Nuclear Science and Engineering / Volume 183 / Number 2 / June 2016 / Pages 185-195
Technical Paper / dx.doi.org/10.13182/NSE15-95
Articles are hosted by Taylor and Francis Online.
The nodal integral method (NIM) has been widely used to solve multidimensional steady-state convection-diffusion problems. However, unphysical oscillating behavior arises when NIM is applied to steep-gradient problems and discontinuous problems. In this paper, a new nodal expansion method (NEM) with high-order moments (NEM_HM) is developed to reduce the numerical oscillation drawback of NIM. High-order moments of transverse-integrated variables are introduced.
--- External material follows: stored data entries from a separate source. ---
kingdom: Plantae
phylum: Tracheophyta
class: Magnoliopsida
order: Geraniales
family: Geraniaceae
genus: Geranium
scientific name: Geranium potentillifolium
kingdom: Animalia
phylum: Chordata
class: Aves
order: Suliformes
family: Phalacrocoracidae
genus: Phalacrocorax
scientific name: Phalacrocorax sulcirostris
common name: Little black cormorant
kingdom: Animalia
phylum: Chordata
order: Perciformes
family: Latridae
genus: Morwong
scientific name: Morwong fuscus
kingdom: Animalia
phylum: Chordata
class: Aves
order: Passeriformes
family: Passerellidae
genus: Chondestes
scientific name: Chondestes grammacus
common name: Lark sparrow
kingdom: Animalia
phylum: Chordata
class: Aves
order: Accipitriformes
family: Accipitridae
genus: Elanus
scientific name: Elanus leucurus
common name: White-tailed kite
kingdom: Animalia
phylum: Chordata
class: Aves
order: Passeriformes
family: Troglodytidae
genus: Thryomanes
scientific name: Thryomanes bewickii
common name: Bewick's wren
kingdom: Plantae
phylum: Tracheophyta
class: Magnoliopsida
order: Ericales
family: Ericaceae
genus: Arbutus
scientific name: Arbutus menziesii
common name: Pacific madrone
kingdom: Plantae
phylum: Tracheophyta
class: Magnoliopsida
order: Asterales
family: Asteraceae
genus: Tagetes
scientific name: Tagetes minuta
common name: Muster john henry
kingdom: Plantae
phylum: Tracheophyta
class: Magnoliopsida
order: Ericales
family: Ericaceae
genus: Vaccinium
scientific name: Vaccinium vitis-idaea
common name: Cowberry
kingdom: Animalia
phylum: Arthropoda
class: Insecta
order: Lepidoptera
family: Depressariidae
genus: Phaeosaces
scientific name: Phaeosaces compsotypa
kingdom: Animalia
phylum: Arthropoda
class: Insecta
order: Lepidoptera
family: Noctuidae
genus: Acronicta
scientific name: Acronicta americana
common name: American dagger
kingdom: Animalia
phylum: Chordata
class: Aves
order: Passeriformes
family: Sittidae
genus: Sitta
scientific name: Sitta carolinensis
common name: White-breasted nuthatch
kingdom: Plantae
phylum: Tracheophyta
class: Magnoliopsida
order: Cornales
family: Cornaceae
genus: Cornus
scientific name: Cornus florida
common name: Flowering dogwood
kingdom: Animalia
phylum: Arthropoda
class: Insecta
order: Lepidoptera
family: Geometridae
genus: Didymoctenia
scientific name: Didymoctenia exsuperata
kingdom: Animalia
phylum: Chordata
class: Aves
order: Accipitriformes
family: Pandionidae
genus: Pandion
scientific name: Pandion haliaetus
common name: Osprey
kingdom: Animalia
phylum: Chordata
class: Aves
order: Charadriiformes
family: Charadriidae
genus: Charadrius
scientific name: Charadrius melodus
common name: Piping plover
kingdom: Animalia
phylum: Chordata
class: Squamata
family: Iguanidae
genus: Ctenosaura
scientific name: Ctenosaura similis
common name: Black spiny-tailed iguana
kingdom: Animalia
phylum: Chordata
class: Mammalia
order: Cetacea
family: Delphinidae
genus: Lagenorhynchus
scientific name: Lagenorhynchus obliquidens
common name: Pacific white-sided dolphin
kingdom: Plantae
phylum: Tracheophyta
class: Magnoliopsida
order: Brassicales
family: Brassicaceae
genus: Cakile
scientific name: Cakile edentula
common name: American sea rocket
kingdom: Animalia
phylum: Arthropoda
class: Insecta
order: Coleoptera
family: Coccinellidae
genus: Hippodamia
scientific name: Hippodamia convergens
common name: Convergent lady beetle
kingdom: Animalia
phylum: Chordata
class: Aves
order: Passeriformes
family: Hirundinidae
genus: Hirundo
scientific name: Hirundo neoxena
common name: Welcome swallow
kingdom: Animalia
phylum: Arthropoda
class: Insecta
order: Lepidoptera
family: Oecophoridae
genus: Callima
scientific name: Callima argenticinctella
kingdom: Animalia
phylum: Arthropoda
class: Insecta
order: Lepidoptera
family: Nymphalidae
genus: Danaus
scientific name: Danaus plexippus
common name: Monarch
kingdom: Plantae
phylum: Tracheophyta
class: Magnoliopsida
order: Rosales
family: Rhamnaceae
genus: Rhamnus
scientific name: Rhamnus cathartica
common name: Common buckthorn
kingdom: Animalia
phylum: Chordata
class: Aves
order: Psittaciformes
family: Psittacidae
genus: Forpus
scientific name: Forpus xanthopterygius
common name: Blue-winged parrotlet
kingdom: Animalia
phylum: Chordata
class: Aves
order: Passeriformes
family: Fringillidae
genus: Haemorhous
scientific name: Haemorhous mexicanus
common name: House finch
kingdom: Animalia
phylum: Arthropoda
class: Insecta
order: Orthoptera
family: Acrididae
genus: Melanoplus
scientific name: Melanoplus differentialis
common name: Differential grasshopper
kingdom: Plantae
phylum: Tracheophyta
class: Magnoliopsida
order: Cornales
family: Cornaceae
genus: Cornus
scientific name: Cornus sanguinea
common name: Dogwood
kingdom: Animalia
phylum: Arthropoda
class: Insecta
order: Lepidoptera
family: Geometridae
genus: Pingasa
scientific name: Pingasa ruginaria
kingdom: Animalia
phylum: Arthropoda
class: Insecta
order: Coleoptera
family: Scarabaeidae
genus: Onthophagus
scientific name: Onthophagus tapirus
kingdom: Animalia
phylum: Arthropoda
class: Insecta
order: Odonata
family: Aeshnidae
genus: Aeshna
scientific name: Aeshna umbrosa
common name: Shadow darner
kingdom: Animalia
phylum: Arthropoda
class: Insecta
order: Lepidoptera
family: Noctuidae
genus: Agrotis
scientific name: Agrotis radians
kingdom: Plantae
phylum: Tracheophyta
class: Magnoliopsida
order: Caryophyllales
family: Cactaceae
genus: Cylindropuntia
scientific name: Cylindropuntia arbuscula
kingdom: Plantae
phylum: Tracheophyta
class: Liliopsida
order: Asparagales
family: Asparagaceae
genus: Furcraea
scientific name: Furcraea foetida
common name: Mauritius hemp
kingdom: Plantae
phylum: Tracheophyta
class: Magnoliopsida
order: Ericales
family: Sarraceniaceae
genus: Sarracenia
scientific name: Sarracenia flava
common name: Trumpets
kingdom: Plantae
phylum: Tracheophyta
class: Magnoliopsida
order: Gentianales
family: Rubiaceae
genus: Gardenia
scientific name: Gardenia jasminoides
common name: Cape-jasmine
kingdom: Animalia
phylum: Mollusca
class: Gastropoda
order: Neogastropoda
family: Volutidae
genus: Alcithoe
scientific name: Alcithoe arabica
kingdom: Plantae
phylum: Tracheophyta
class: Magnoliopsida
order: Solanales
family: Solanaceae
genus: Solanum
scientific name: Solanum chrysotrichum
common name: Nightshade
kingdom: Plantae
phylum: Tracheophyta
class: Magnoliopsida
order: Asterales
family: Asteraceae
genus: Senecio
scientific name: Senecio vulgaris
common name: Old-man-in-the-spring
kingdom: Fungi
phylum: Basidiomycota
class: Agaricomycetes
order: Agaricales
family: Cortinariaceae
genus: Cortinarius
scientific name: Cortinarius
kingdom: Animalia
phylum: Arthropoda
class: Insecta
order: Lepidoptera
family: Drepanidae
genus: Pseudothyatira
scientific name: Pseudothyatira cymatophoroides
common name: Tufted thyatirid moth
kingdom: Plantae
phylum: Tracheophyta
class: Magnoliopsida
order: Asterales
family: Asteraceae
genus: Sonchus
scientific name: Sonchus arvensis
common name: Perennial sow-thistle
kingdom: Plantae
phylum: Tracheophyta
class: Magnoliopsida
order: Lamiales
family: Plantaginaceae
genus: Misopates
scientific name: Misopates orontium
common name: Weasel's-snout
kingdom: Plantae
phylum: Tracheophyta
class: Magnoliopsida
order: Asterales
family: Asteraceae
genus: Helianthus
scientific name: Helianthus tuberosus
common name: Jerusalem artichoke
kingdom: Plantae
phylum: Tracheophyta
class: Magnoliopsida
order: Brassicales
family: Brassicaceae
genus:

Based on the definition of Legendre moments, all the expansion coefficients of NEM_HM can be defined as shared moments and unshared moments. Then, the calculation framework of the traditional NEM is extended to include the high-order moments. Additional nodal balance equations are introduced to ensure the uniqueness of all the shared variables such as node-average variables. Finally, coupled discrete equations are obtained in terms of various order moments on the surfaces of the nodes. The classical Smith-Hutton problem and a cross-flow problem are chosen to test the effectiveness of NEM_HM. Numerical results show that the accuracy of NEM_HM outperforms NIM for steep-gradient problems and discontinuous cases.